Reproduce every record verbatim but drop the pictures.

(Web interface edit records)

━━━━

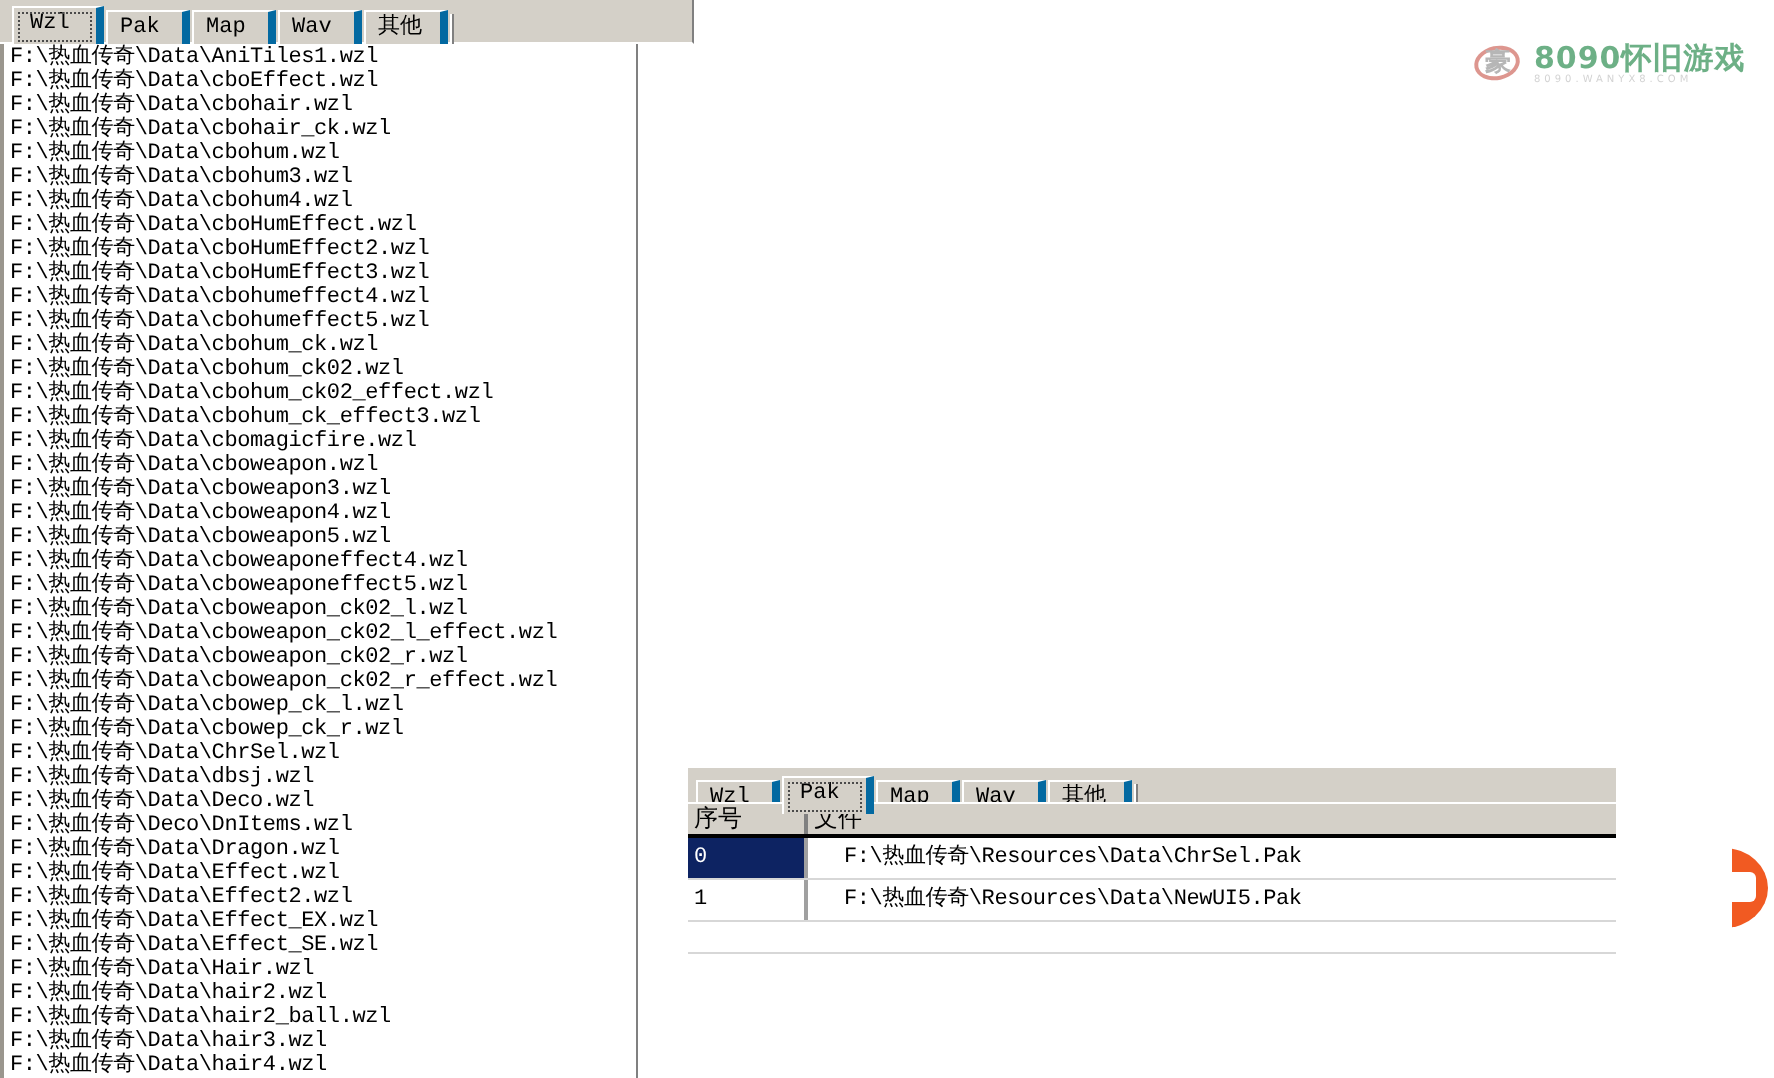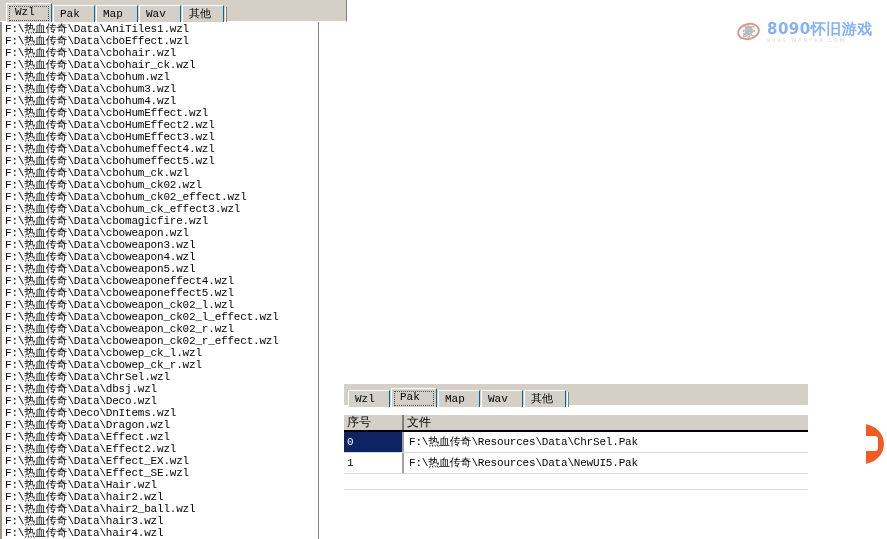"Wzl" .tab { border-right: 1px solid #0369a1 -> 4px solid #0369a1 }
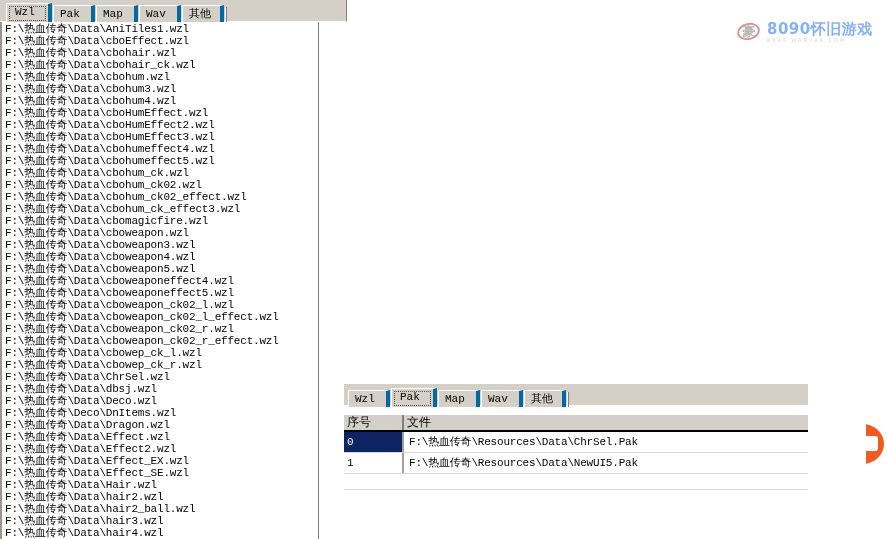"8090怀旧游戏" .wm-title { color: #3b82f6 -> #15803d }
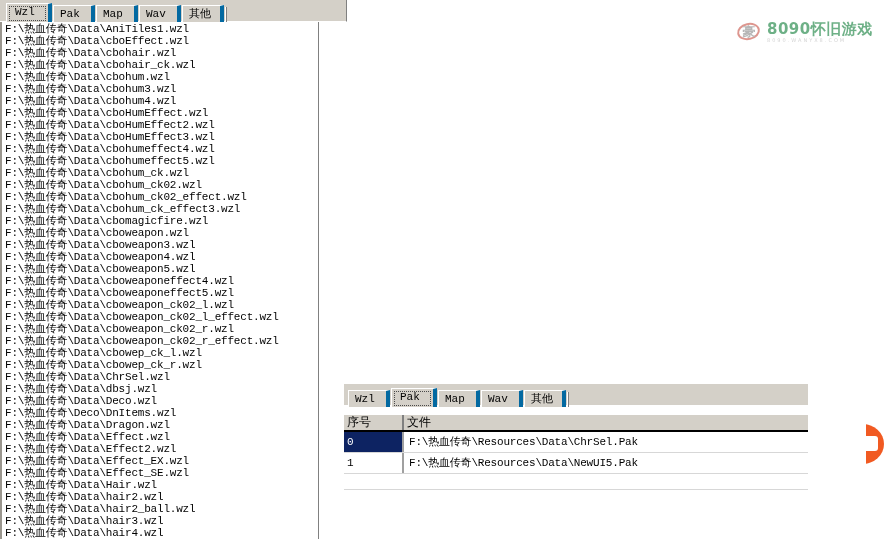"序号" .grid { top: 30px -> 17px }
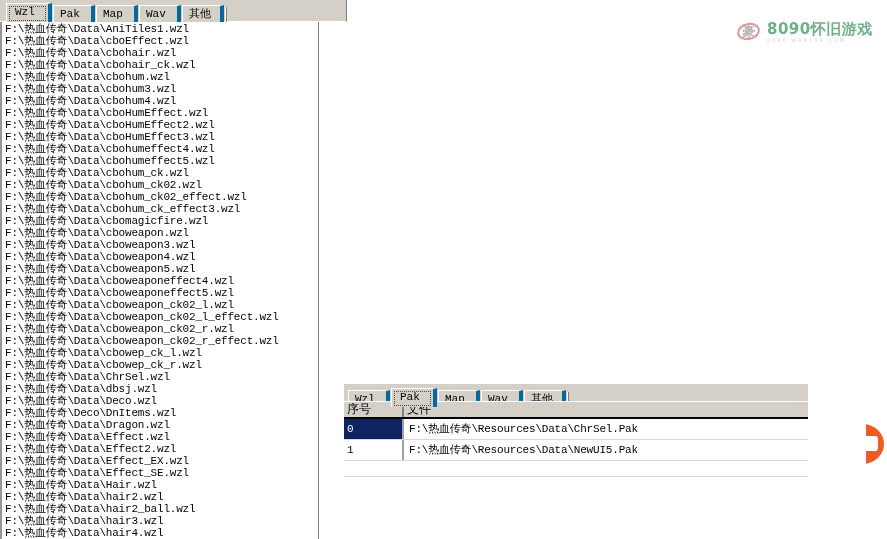"F:\热血传奇\Resources\Data\ChrSel.Pak" .cell.col-file { padding-left: 5px -> 18px }
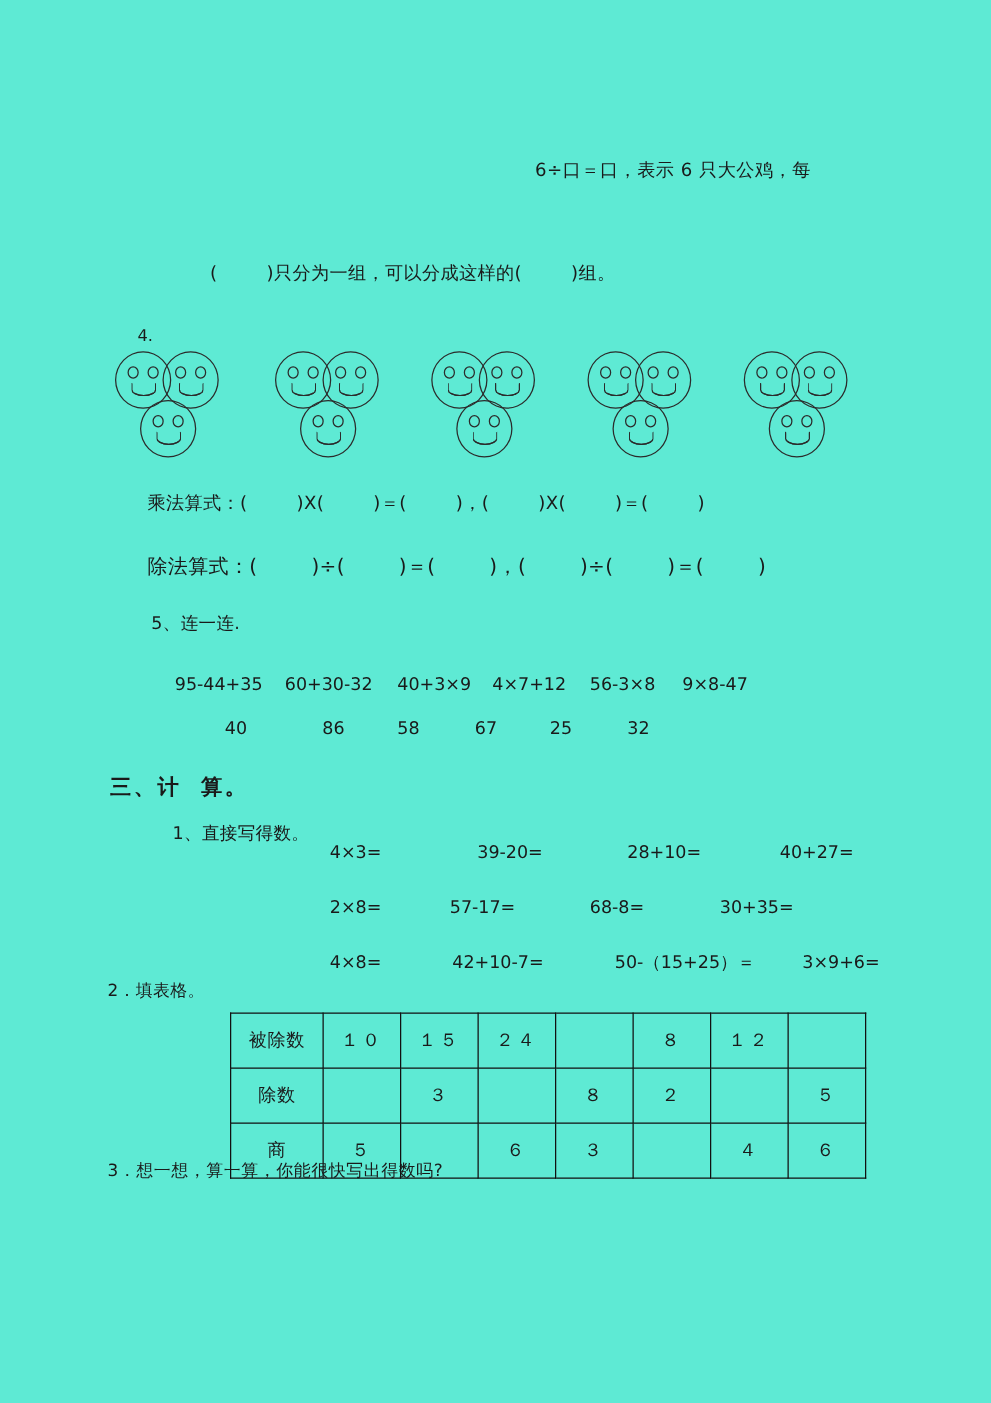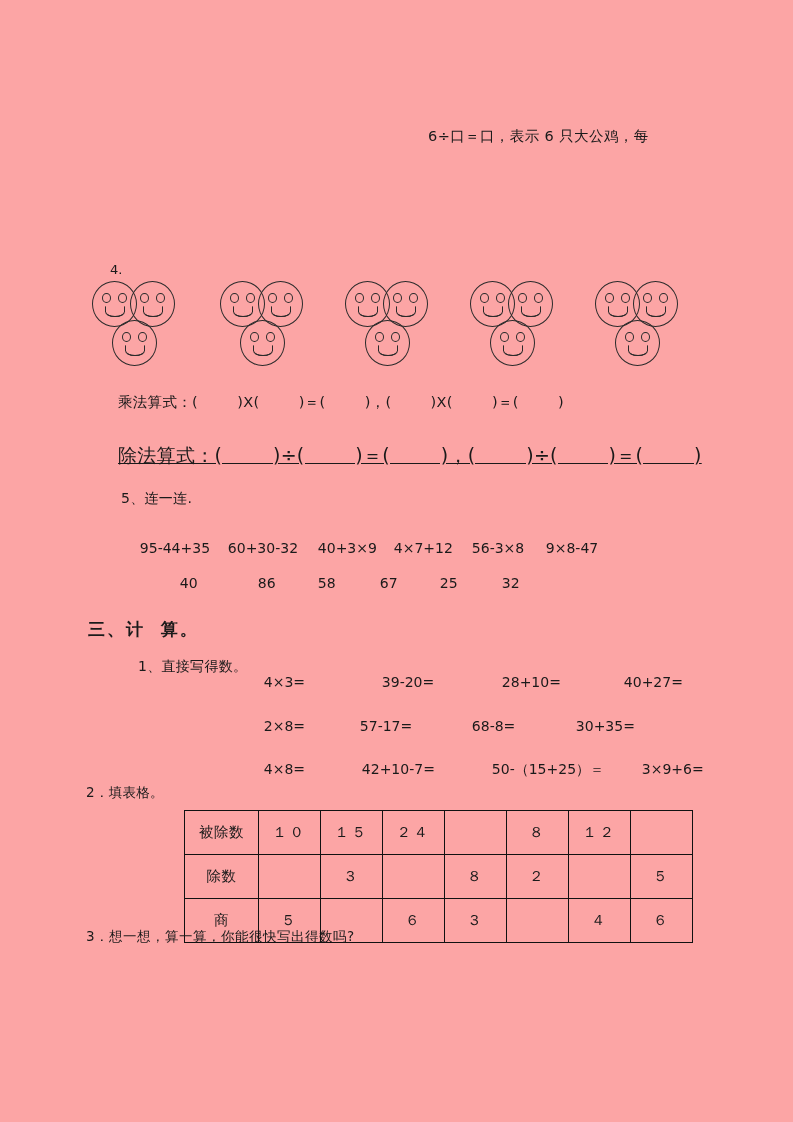"6÷口＝口，表示 6 只大公鸡，每" .page { background: #fca5a5 -> #5eead4 }
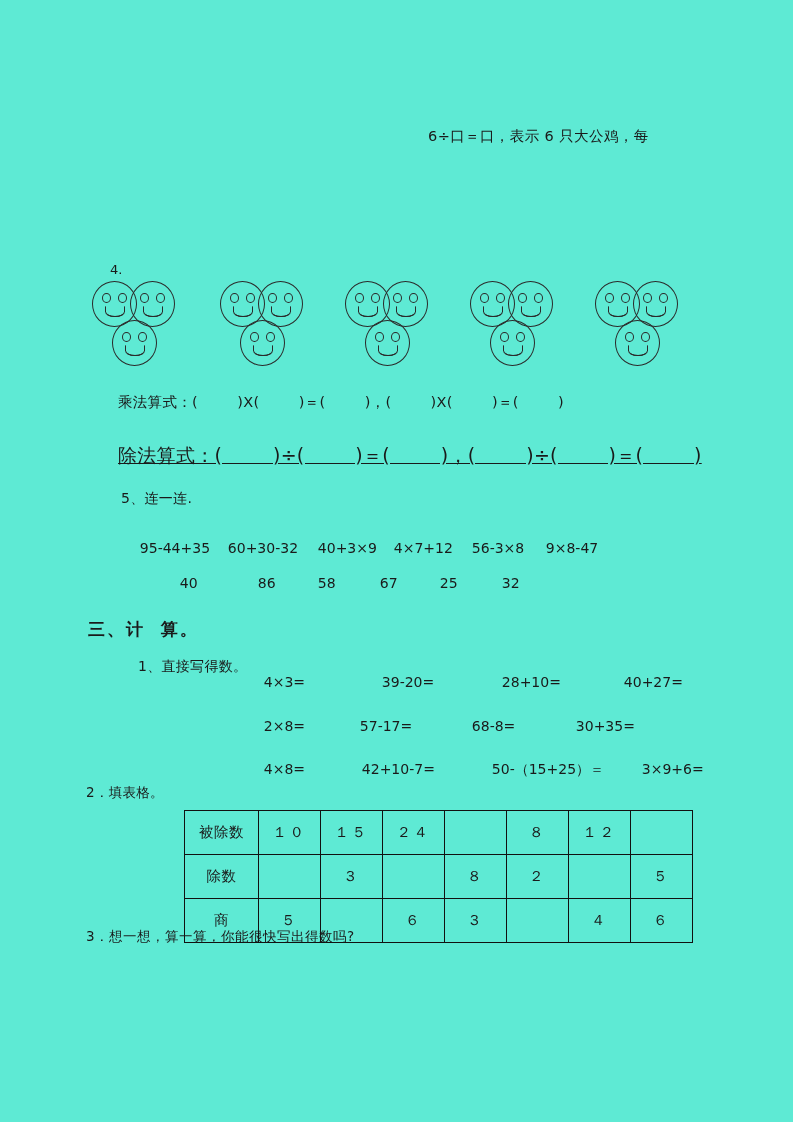"( )只分为一组，可以分成这样的( )组。" div.abs { html: none -> <div>( )只分为一组，可以分成这样的( )组。</div> }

━━━━

**ANSWER TO THE PROBLEM:**
"Wzl" .tab { border-right: 1px solid #0369a1 -> 4px solid #0369a1 }
"8090怀旧游戏" .wm-title { color: #3b82f6 -> #15803d }
"序号" .grid { top: 30px -> 17px }
"F:\热血传奇\Resources\Data\ChrSel.Pak" .cell.col-file { padding-left: 5px -> 18px }
"6÷口＝口，表示 6 只大公鸡，每" .page { background: #fca5a5 -> #5eead4 }
"( )只分为一组，可以分成这样的( )组。" div.abs { html: none -> <div>( )只分为一组，可以分成这样的( )组。</div> }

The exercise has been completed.